Records from a dataset:
[Start of section]
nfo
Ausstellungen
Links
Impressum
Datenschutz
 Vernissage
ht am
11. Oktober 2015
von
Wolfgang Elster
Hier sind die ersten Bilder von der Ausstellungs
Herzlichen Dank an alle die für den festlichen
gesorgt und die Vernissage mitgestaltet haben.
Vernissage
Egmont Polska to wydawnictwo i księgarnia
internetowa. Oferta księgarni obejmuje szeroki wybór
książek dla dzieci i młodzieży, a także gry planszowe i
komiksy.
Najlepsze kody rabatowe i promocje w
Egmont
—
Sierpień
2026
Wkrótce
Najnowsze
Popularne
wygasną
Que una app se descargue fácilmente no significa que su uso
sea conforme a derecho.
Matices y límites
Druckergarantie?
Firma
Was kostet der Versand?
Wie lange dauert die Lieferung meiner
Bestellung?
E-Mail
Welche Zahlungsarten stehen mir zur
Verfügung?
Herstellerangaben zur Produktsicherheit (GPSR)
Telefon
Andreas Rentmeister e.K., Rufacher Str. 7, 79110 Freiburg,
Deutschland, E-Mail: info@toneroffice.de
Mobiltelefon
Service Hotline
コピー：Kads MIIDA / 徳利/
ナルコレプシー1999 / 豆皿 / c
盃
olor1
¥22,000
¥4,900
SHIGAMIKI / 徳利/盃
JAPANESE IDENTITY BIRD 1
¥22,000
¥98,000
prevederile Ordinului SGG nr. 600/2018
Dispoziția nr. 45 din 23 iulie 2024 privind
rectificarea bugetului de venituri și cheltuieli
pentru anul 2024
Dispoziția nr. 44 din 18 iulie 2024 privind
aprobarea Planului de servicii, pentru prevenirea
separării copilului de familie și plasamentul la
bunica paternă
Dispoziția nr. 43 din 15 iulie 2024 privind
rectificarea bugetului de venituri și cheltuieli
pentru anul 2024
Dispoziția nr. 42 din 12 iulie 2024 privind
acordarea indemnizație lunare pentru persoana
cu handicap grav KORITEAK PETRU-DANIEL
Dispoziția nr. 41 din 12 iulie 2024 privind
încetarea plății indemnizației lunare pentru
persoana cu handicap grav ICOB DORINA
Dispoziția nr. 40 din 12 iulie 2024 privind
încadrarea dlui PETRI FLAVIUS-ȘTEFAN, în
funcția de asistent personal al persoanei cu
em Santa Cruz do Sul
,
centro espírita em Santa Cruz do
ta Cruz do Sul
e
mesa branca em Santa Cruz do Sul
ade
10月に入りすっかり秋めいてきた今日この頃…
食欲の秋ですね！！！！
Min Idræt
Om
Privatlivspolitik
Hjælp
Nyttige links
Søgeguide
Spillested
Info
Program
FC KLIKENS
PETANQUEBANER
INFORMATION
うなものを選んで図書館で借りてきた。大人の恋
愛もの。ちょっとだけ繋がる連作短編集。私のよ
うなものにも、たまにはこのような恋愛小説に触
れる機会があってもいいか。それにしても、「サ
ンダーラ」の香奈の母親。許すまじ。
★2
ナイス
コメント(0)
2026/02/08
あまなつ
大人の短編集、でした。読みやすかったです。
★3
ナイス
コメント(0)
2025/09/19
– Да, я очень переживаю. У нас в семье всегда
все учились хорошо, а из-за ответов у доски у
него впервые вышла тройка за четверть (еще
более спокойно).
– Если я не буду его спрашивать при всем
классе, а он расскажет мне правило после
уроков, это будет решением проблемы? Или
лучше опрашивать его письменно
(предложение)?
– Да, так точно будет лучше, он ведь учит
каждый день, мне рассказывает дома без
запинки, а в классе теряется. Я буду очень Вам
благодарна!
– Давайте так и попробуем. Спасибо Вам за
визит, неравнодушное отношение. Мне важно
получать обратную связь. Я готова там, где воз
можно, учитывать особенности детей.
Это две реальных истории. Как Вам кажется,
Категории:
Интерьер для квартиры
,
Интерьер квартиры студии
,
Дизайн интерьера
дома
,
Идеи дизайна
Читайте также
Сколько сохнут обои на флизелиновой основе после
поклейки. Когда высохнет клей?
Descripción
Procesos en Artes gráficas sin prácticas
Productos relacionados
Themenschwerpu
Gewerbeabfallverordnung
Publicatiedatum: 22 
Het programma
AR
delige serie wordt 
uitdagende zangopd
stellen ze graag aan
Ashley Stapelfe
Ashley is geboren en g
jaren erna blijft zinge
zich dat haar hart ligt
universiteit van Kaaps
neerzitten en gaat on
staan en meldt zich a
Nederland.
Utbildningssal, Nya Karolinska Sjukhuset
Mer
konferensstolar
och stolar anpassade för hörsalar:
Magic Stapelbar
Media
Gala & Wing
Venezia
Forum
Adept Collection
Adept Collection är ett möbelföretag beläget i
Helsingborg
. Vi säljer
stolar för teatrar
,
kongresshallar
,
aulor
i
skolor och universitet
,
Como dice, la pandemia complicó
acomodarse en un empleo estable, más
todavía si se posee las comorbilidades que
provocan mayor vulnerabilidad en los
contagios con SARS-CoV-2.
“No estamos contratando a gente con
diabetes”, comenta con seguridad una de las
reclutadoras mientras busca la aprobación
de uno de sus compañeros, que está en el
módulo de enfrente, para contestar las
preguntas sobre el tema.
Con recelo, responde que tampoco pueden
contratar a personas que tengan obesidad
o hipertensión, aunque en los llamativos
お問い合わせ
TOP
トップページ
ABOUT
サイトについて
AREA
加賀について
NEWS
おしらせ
[End of section]
TASK OBJECTIVE >>
Your answer should be all of the records, transcribed exactly.

FINISHED EXERCISE >>
nfo
Ausstellungen
Links
Impressum
Datenschutz
 Vernissage
ht am
11. Oktober 2015
von
Wolfgang Elster
Hier sind die ersten Bilder von der Ausstellungs
Herzlichen Dank an alle die für den festlichen
gesorgt und die Vernissage mitgestaltet haben.
Vernissage
Egmont Polska to wydawnictwo i księgarnia
internetowa. Oferta księgarni obejmuje szeroki wybór
książek dla dzieci i młodzieży, a także gry planszowe i
komiksy.
Najlepsze kody rabatowe i promocje w
Egmont
—
Sierpień
2026
Wkrótce
Najnowsze
Popularne
wygasną
Que una app se descargue fácilmente no significa que su uso
sea conforme a derecho.
Matices y límites
Druckergarantie?
Firma
Was kostet der Versand?
Wie lange dauert die Lieferung meiner
Bestellung?
E-Mail
Welche Zahlungsarten stehen mir zur
Verfügung?
Herstellerangaben zur Produktsicherheit (GPSR)
Telefon
Andreas Rentmeister e.K., Rufacher Str. 7, 79110 Freiburg,
Deutschland, E-Mail: info@toneroffice.de
Mobiltelefon
Service Hotline
コピー：Kads MIIDA / 徳利/
ナルコレプシー1999 / 豆皿 / c
盃
olor1
¥22,000
¥4,900
SHIGAMIKI / 徳利/盃
JAPANESE IDENTITY BIRD 1
¥22,000
¥98,000
prevederile Ordinului SGG nr. 600/2018
Dispoziția nr. 45 din 23 iulie 2024 privind
rectificarea bugetului de venituri și cheltuieli
pentru anul 2024
Dispoziția nr. 44 din 18 iulie 2024 privind
aprobarea Planului de servicii, pentru prevenirea
separării copilului de familie și plasamentul la
bunica paternă
Dispoziția nr. 43 din 15 iulie 2024 privind
rectificarea bugetului de venituri și cheltuieli
pentru anul 2024
Dispoziția nr. 42 din 12 iulie 2024 privind
acordarea indemnizație lunare pentru persoana
cu handicap grav KORITEAK PETRU-DANIEL
Dispoziția nr. 41 din 12 iulie 2024 privind
încetarea plății indemnizației lunare pentru
persoana cu handicap grav ICOB DORINA
Dispoziția nr. 40 din 12 iulie 2024 privind
încadrarea dlui PETRI FLAVIUS-ȘTEFAN, în
funcția de asistent personal al persoanei cu
em Santa Cruz do Sul
,
centro espírita em Santa Cruz do
ta Cruz do Sul
e
mesa branca em Santa Cruz do Sul
ade
10月に入りすっかり秋めいてきた今日この頃…
食欲の秋ですね！！！！
Min Idræt
Om
Privatlivspolitik
Hjælp
Nyttige links
Søgeguide
Spillested
Info
Program
FC KLIKENS
PETANQUEBANER
INFORMATION
うなものを選んで図書館で借りてきた。大人の恋
愛もの。ちょっとだけ繋がる連作短編集。私のよ
うなものにも、たまにはこのような恋愛小説に触
れる機会があってもいいか。それにしても、「サ
ンダーラ」の香奈の母親。許すまじ。
★2
ナイス
コメント(0)
2026/02/08
あまなつ
大人の短編集、でした。読みやすかったです。
★3
ナイス
コメント(0)
2025/09/19
– Да, я очень переживаю. У нас в семье всегда
все учились хорошо, а из-за ответов у доски у
него впервые вышла тройка за четверть (еще
более спокойно).
– Если я не буду его спрашивать при всем
классе, а он расскажет мне правило после
уроков, это будет решением проблемы? Или
лучше опрашивать его письменно
(предложение)?
– Да, так точно будет лучше, он ведь учит
каждый день, мне рассказывает дома без
запинки, а в классе теряется. Я буду очень Вам
благодарна!
– Давайте так и попробуем. Спасибо Вам за
визит, неравнодушное отношение. Мне важно
получать обратную связь. Я готова там, где воз
можно, учитывать особенности детей.
Это две реальных истории. Как Вам кажется,
Категории:
Интерьер для квартиры
,
Интерьер квартиры студии
,
Дизайн интерьера
дома
,
Идеи дизайна
Читайте также
Сколько сохнут обои на флизелиновой основе после
поклейки. Когда высохнет клей?
Descripción
Procesos en Artes gráficas sin prácticas
Productos relacionados
Themenschwerpu
Gewerbeabfallverordnung
Publicatiedatum: 22 
Het programma
AR
delige serie wordt 
uitdagende zangopd
stellen ze graag aan
Ashley Stapelfe
Ashley is geboren en g
jaren erna blijft zinge
zich dat haar hart ligt
universiteit van Kaaps
neerzitten en gaat on
staan en meldt zich a
Nederland.
Utbildningssal, Nya Karolinska Sjukhuset
Mer
konferensstolar
och stolar anpassade för hörsalar:
Magic Stapelbar
Media
Gala & Wing
Venezia
Forum
Adept Collection
Adept Collection är ett möbelföretag beläget i
Helsingborg
. Vi säljer
stolar för teatrar
,
kongresshallar
,
aulor
i
skolor och universitet
,
Como dice, la pandemia complicó
acomodarse en un empleo estable, más
todavía si se posee las comorbilidades que
provocan mayor vulnerabilidad en los
contagios con SARS-CoV-2.
“No estamos contratando a gente con
diabetes”, comenta con seguridad una de las
reclutadoras mientras busca la aprobación
de uno de sus compañeros, que está en el
módulo de enfrente, para contestar las
preguntas sobre el tema.
Con recelo, responde que tampoco pueden
contratar a personas que tengan obesidad
o hipertensión, aunque en los llamativos
お問い合わせ
TOP
トップページ
ABOUT
サイトについて
AREA
加賀について
NEWS
おしらせ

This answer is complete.